Ma se si vuole descrivere qualcosa di esagerato che superi il concetto di sbanderno, quando si arriva al massimo oltre al quale non si può andare ecco che anche i bolognesi si piegano alla forza dei numeri. O meglio di un numero. A Bologna infatti il massimo dei massimi si dice semplicemente “del 32”. E del 32 va bene per tutto: un caldo del 32, un freddo del 32, un casino del 32, una puzza del 32, ecc. ecc.
Ciò che è stupefacente è che ho fatto una ricerca approfondita e nell’anno 32 di ogni secolo passato l’unica cosa straordinaria che è accaduta è stata una spolverata di neve nell’agosto del 1632. Insomma nessuna catastrofe, nessun evento che giustifichi tale modo di dire. Eppure quando un qualcosa è del 32 si può essere sicuri che non vi è nulla di più grande. Il perché resterà uno dei tanti misteri di questa strana città.
Naturalmente esistono molte altre unità di misura che vengono usate in ambiti specifici perché è bene ricordarlo: i bolognesi sono sì indefiniti ma oltremodo precisi. E così ecco il fracco (principalmente per le botte ma non solo), lo sbrozzo (usato più in generale) e la mòcia (per cose e persone).
Ma per far capire quanto tengano alla precisione i bolognesi ecco che si hanno unità di misura anche per un evento naturale come la pioggia. Se è molto intensa viene chiamata batedo o battello, se di breve durata e non particolarmente intensa invece squasso (e nel caso di una semplice spruzzata squassadino)."

Unità di misura

In Veneto si sono trasferiti i miei figli per lavoro e in Veneto vado almeno una volta la mese: a Vicenza o a Padova o a Chioggia. I Veneti parlano dialetto fra loro, anche le commesse nei negozi. Mio genero mi presenta come sua suocera quando andiamo a fare la spesa nel paesino in cui vivono (Albignasego) e mi racconta che dopo gli dicono: " ma non parla come noi?". Quando dicono Bologna aprono la pronuncia della seconda o (come la o di Modena), ho un bel da dire che Bologna si pronuncia con le stesse due o chiuse, non ci riescono!

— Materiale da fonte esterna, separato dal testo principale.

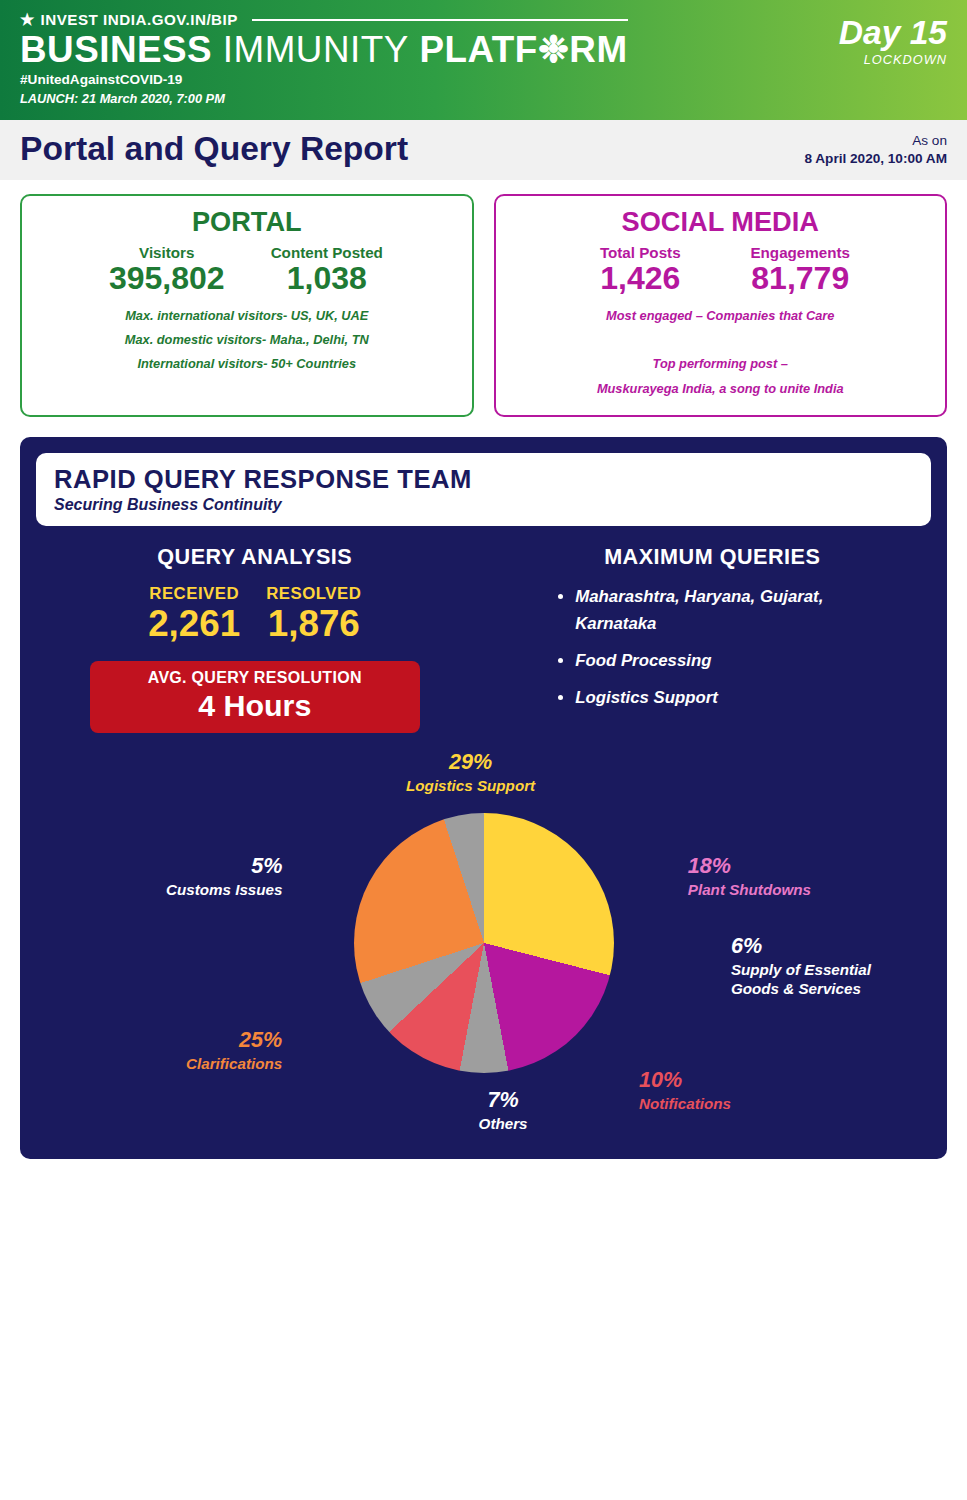★ INVEST INDIA.GOV.IN/BIP
BUSINESS IMMUNITY PLATF❉RM
#UnitedAgainstCOVID-19
LAUNCH: 21 March 2020, 7:00 PM
Day 15
LOCKDOWN
Portal and Query Report
As on
8 April 2020, 10:00 AM
PORTAL
Visitors
395,802
Content Posted
1,038
Max. international visitors- US, UK, UAE
Max. domestic visitors- Maha., Delhi, TN
International visitors- 50+ Countries
SOCIAL MEDIA
Total Posts
1,426
Engagements
81,779
Most engaged – Companies that Care
Top performing post –
Muskurayega India, a song to unite India
RAPID QUERY RESPONSE TEAM
Securing Business Continuity
QUERY ANALYSIS
RECEIVED
2,261
RESOLVED
1,876
AVG. QUERY RESOLUTION
4 Hours
MAXIMUM QUERIES
Maharashtra, Haryana, Gujarat, Karnataka
Food Processing
Logistics Support
29% Logistics Support
18% Plant Shutdowns
6% Supply of Essential
Goods & Services
10% Notifications
7% Others
25% Clarifications
5% Customs Issues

Un significato tira l'altro: chissà perchè si diceva (in dialetto, ma non lo so trascrivere): "Non sono mica nato la notte dello squassadino!" per mettere in chiaro che non si era un sempliciotto, che non si beveva una fandonia? Forse lo stesso significato di "essere venuto giù con la piena"... presa in giro bonaria dei montanari da parte dei furbi ed evoluti cittadini.